3.3 Comparison with GMM and HMM-MIO

We have compared the performance of the PI-FV and PI-BoW variants against the HMM-MIO [5] and stochastic modelling [6] approaches previously used for multi-action recognition. The comparative results are shown in Table 1.

The proposed PI-FV method obtains the highest accuracy of 85.0 % and 40.9 % for the s-KTH and CMU-MMAC datasets, respectively. In addition to higher accuracy, the proposed method has other advantages over previous techniques. There is just one global GMM (representing the visual vocabulary). This is in contrast to [6] which uses one GMM (with a large number of components) for each action, leading to high computational complexity. The HMM-MIO method in [5] requires the search for many optimal parameters, whereas the proposed method has just two parameters (L and K).

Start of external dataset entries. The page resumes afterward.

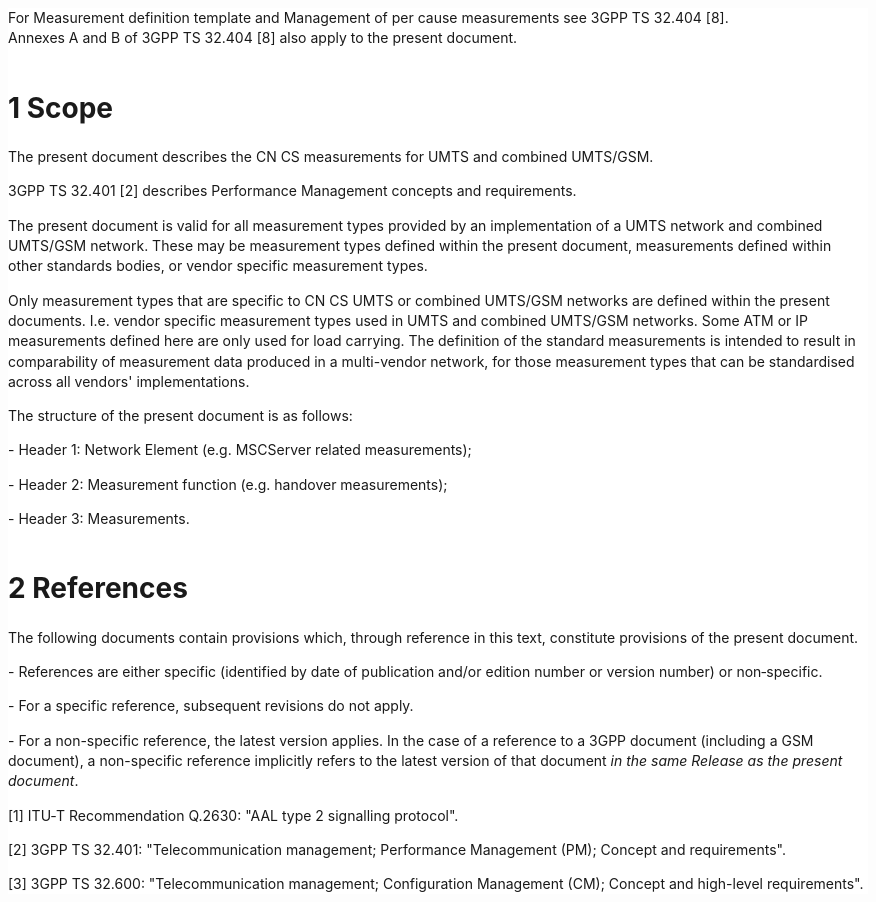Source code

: For Measurement definition template and Management of per cause
measurements see 3GPP TS 32.404 \[8\].\
Annexes A and B of 3GPP TS 32.404 \[8\] also apply to the present
document.

1 Scope
=======

The present document describes the CN CS measurements for UMTS and
combined UMTS/GSM.

3GPP TS 32.401 \[2\] describes Performance Management concepts and
requirements.

The present document is valid for all measurement types provided by an
implementation of a UMTS network and combined UMTS/GSM network. These
may be measurement types defined within the present document,
measurements defined within other standards bodies, or vendor specific
measurement types.

Only measurement types that are specific to CN CS UMTS or combined
UMTS/GSM networks are defined within the present documents. I.e. vendor
specific measurement types used in UMTS and combined UMTS/GSM networks.
Some ATM or IP measurements defined here are only used for load
carrying. The definition of the standard measurements is intended to
result in comparability of measurement data produced in a multi-vendor
network, for those measurement types that can be standardised across all
vendors\' implementations.

The structure of the present document is as follows:

\- Header 1: Network Element (e.g. MSCServer related measurements);

\- Header 2: Measurement function (e.g. handover measurements);

\- Header 3: Measurements.

2 References
============

The following documents contain provisions which, through reference in
this text, constitute provisions of the present document.

\- References are either specific (identified by date of publication
and/or edition number or version number) or non‑specific.

\- For a specific reference, subsequent revisions do not apply.

\- For a non-specific reference, the latest version applies. In the case
of a reference to a 3GPP document (including a GSM document), a
non-specific reference implicitly refers to the latest version of that
document *in the same Release as the present document*.

\[1\] ITU‑T Recommendation Q.2630: \"AAL type 2 signalling protocol\".

\[2\] 3GPP TS 32.401: \"Telecommunication management; Performance
Management (PM); Concept and requirements\".

\[3\] 3GPP TS 32.600: \"Telecommunication management; Configuration
Management (CM); Concept and high-level requirements\".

Table 1. Comparison of the proposed methods (PI-FV and PI-BoW) against several recent approaches on the stitched version of the KTH dataset (s-KTH) and the challenging CMU-MMAC dataset.

3.4 Wall-Clock Time

Lastly, we provide an analysis of the computational cost (in terms of wall-clock time) of our system and the stochastic modelling approach. The wall-clock time is measured under optimal configuration for each system, using a Linux machine with an Intel Core processor running at 2.83 GHz.

On the s-KTH dataset, the stochastic modelling system takes on average 228.4 min to segment and recognise a multi-action video. In comparison, the proposed system takes 5.6 min, which is approximately 40 times faster.

4 Conclusions and Future Work

In this paper we have proposed a hierarchical approach to multi-action recognition that performs joint segmentation and classification in videos. Videos are processed through overlapping temporal windows. Each frame in a temporal window is represented using selective low-level spatio-temporal features which efficiently capture relevant local dynamics and do not suffer from the instability and imprecision exhibited by STIP descriptors [14]. Features from each window are represented as a Fisher vector, which captures the first and second order statistics. Rather than directly classifying each Fisher vector, it is converted into a vector of class probabilities. The final classification decision for each frame (action label) is then obtained by integrating the class probabilities at the frame level, which exploits the overlapping of the temporal windows.

The proposed approach has a lower number of free parameters than previous methods which use dynamic programming or HMMs [5]. It is also considerably less computationally demanding compared to modelling each action directly with a GMM [6].

Experiments were done on two datasets: s-KTH (a stitched version of the KTH dataset to simulate multi-actions), and the more challenging CMU-MMAC dataset (containing realistic multi-action videos of food preparation). On s-KTH, the proposed approach achieves an accuracy of 85.0 %, considerably outperforming two recent approaches based on GMMs and HMMs which obtained 78.3 % and 71.2 %, respectively. On CMU-MMAC, the proposed approach achieves an accuracy of 40.9 %, outperforming the GMM and HMM approaches which obtained 33.7 % and 38.4 %, respectively. Furthermore, the proposed system is on average 40 times faster than the GMM based approach.

Possible future areas of exploration include the use of the fast Fisher vector variant proposed in [26], where for each sample the deviations for only one Gaussian are calculated. This can deliver a large speed up in computation, at the cost of a small drop in accuracy [27].